Repeat the entries exactly, and do not carry the pictures over.

════

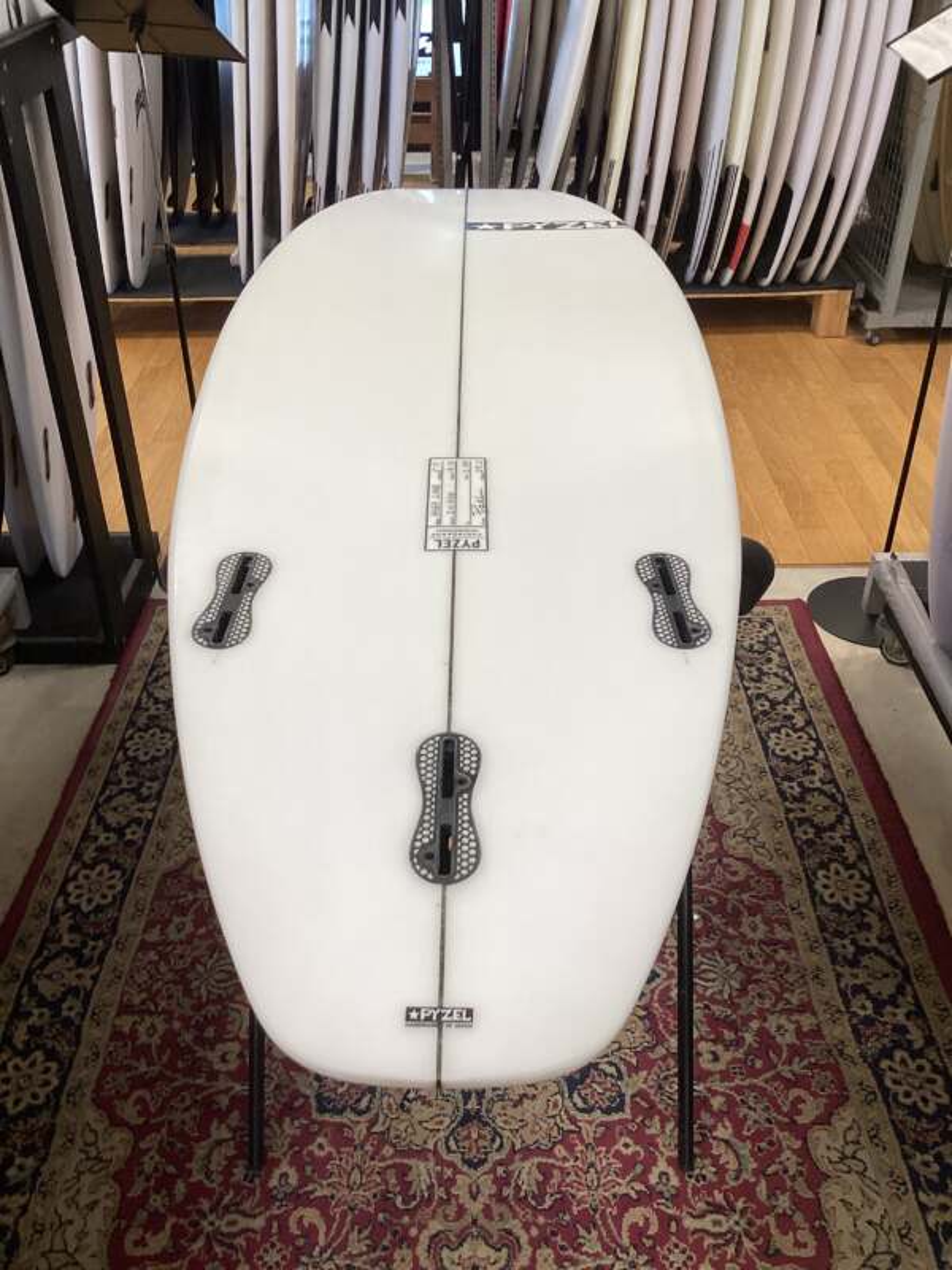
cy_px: 635
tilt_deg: -33.8
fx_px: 1137
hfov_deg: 45.4
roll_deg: -1.9
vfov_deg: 58.4
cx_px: 476
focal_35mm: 31
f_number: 2.4
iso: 80
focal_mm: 3.3
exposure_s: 1/100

════

• Task response:
cy_px: 635
tilt_deg: -33.8
fx_px: 1137
hfov_deg: 45.4
roll_deg: -1.9
vfov_deg: 58.4
cx_px: 476
focal_35mm: 31
f_number: 2.4
iso: 80
focal_mm: 3.3
exposure_s: 1/100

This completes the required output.